» TRY IT
Up to and including the line that holds "The primary question", print the data exactly from its first line; do not print the pictures.

» GIVEN ENTRIES
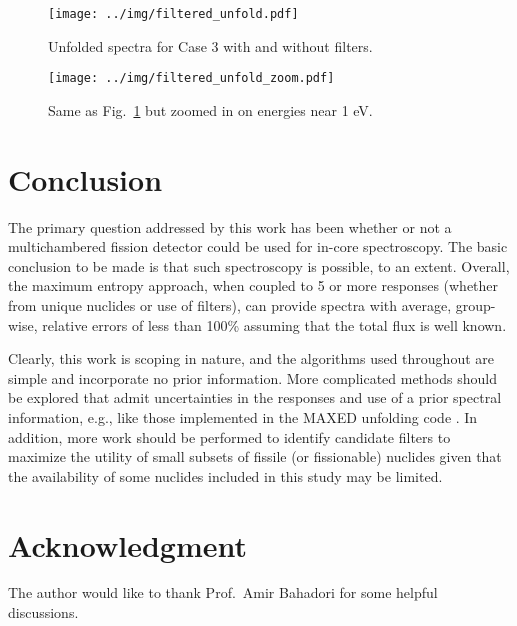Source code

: \documentclass[journal]{IEEEtran}
\newcommand{\FIG}[1]{Fig.~\ref{#1}}               %
\begin{document}
\begin{figure}[h!tb]
  \centering
  \texttt{[image: ../img/filtered\_unfold.pdf]}
  \caption{Unfolded spectra for Case 3 with and without filters.}
  \label{fig:filtered_unfold}
\end{figure}

\begin{figure}[h!tb]
  \centering
  \texttt{[image: ../img/filtered\_unfold\_zoom.pdf]}
  \caption{Same as \FIG{fig:filtered_unfold} but zoomed in on energies near 1 eV.}
  \label{fig:filtered_unfold_zoom}
\end{figure}


\section{Conclusion}

The primary question addressed by this work has been whether or not a multichambered fission detector could be used for in-core spectroscopy.  The basic conclusion to be made is that such spectroscopy is possible, to an extent.  Overall, the maximum entropy approach, when coupled to 5 or more responses (whether from unique nuclides or use of filters), can provide spectra with average, group-wise, relative errors of less than 100\% assuming that the total flux is well known.  

Clearly, this work is scoping in nature, and the algorithms used throughout are simple and incorporate no prior information.  More complicated methods should be explored that admit uncertainties in the responses and use of a prior spectral information, e.g., like those implemented in the MAXED unfolding code \cite{reginatto1999maxed, reginatto2002spectrum}.  In addition, more work should be performed to identify candidate filters to maximize the utility of small subsets of fissile (or fissionable) nuclides given that the availability of some nuclides included in this study may be limited.  



 
\section*{Acknowledgment}


The author would like to thank Prof.~Amir Bahadori for some helpful discussions.


\ifCLASSOPTIONcaptionsoff
  \newpage
\fi
\end{document}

» RESULT
Source code

: \documentclass[journal]{IEEEtran}
\newcommand{\FIG}[1]{Fig.~\ref{#1}}               %
\begin{document}
\begin{figure}[h!tb]
  \centering
  \texttt{[image: ../img/filtered\_unfold.pdf]}
  \caption{Unfolded spectra for Case 3 with and without filters.}
  \label{fig:filtered_unfold}
\end{figure}

\begin{figure}[h!tb]
  \centering
  \texttt{[image: ../img/filtered\_unfold\_zoom.pdf]}
  \caption{Same as \FIG{fig:filtered_unfold} but zoomed in on energies near 1 eV.}
  \label{fig:filtered_unfold_zoom}
\end{figure}


\section{Conclusion}

The primary question addressed by this work has been whether or not a multichambered fission detector could be used for in-core spectroscopy.  The basic conclusion to be made is that such spectroscopy is possible, to an extent.  Overall, the maximum entropy approach, when coupled to 5 or more responses (whether from unique nuclides or use of filters), can provide spectra with average, group-wise, relative errors of less than 100\% assuming that the total flux is well known.  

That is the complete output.